I had the privilege of facilitating the eight-member group that considered Wildwood as a leader in math and science. They were parents of elementary and middle school students, and one was a parent of an alum. They represented a broad swath of professions and interests, but they all shared a keen interest in the topic and the (very Wildwoodian) desire to dig deeply into the topic and consider it from all angles. They were ready to Think Big.

So back to this idea of a protocol. Our assignment wasn’t simply to have a free-for-all discussion. A protocol has a clearly defined set of parameters that are meant to guide our thinking. In this case, we started out with a short writing assignment, where everyone was asked to write down three answers to the question. Obviously, this was a very individualized activity.

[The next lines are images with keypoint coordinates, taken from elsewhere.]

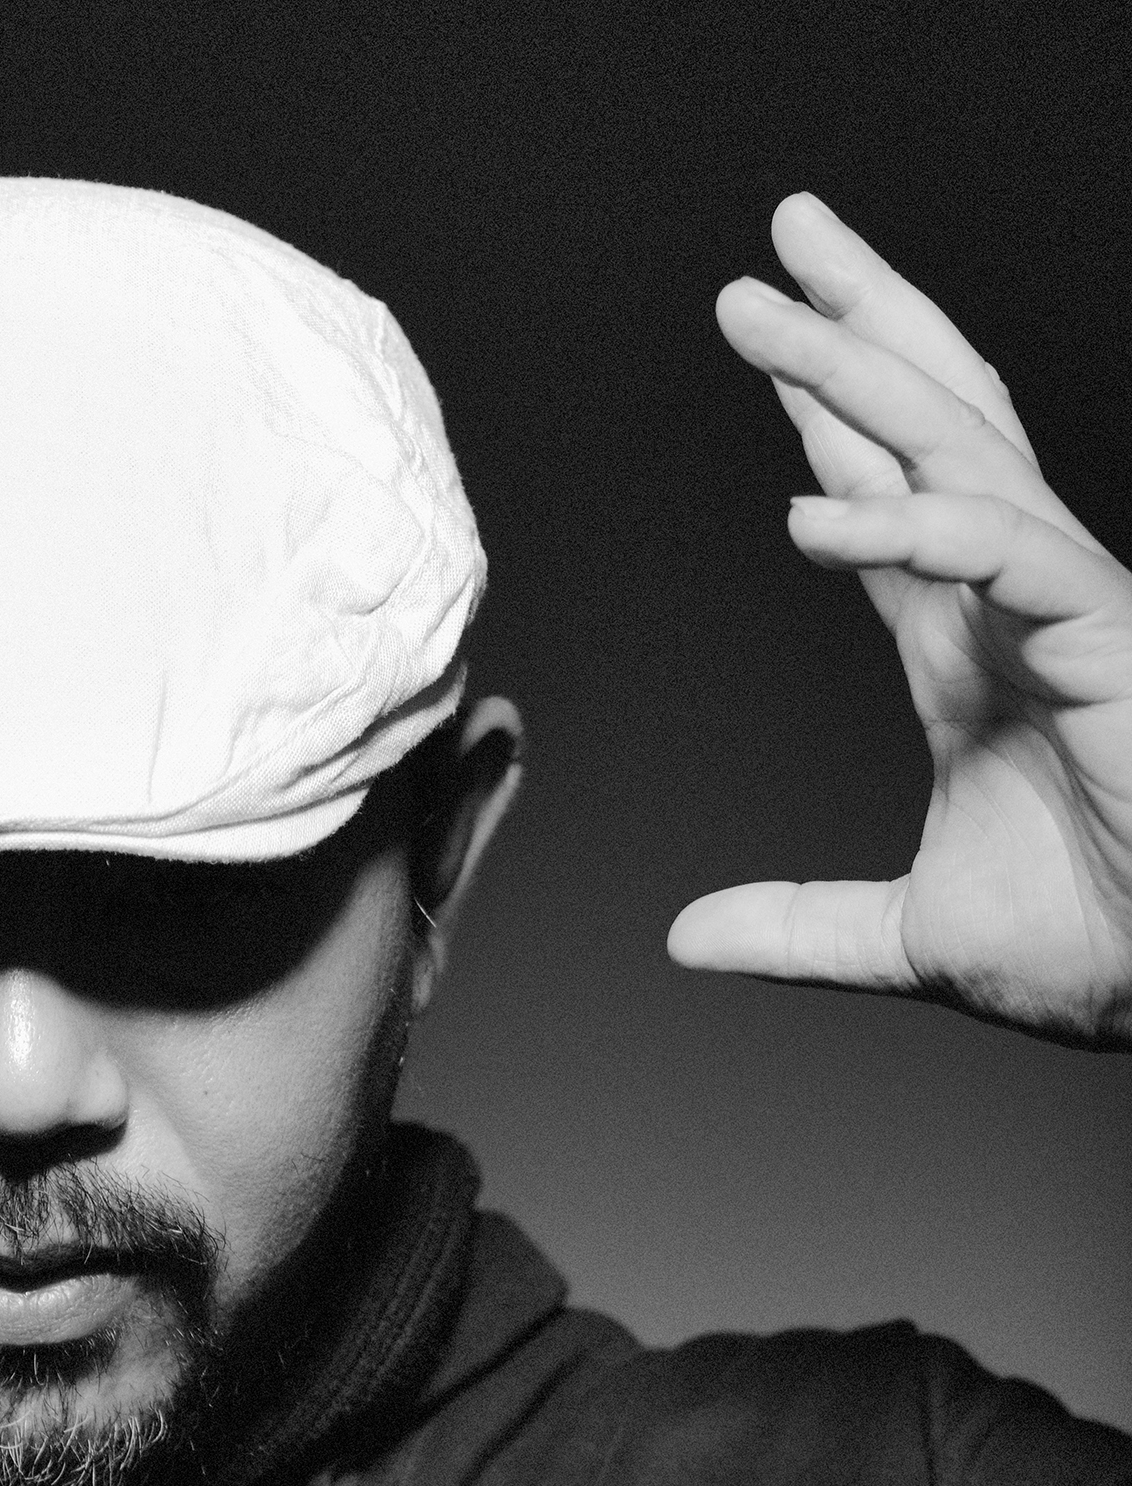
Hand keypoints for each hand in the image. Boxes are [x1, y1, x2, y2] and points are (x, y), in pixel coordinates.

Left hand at [667, 194, 1131, 1046]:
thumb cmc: (1093, 948)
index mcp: (973, 652)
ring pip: (956, 452)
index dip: (829, 413)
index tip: (769, 339)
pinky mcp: (1106, 638)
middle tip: (774, 247)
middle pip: (932, 425)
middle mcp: (1015, 605)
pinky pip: (1003, 553)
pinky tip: (817, 513)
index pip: (889, 497)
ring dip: (850, 376)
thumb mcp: (905, 938)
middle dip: (854, 328)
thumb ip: (797, 926)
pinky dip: (910, 526)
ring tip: (756, 313)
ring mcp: (1065, 609)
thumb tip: (687, 936)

The next step was to share their written responses with a partner and narrow their ideas to two responses. We went from the lone thinker to double brain strength. The conversations were lively as each pair collaborated to come up with their answers.

The final activity was a focused group discussion, with an end-goal of producing three responses to the question that we would then report out to the larger audience.

It was a dynamic conversation. The group ended up agreeing that being a leader in math and science would mean having nationally recognized math and science teachers; establishing partnerships with universities, research institutions, and corporations such as JPL and Caltech; and being acknowledged by national institutions and education leaders for our work in math and science.

As interesting and relevant as these outcomes were, I was equally fascinated by watching this group of parents go through the protocol process. They were tackling a concept in the same way their kids do almost every day: through a structured process that deliberately moved them from different levels of thinking, collaboration, and problem-solving. The final outcome was a solid set of ideas that will undoubtedly have a significant impact on the strategic planning work that the school will be undertaking in the coming years.

The last part of our protocol was to reflect on the process we’d just undertaken. The group unanimously agreed that it was a great experience. They also wished for more time. “We only got to talk as a group for five minutes,” said one mom. I smiled. Actually, they had debated for a full 20 minutes.

Time flies when you’re thinking big.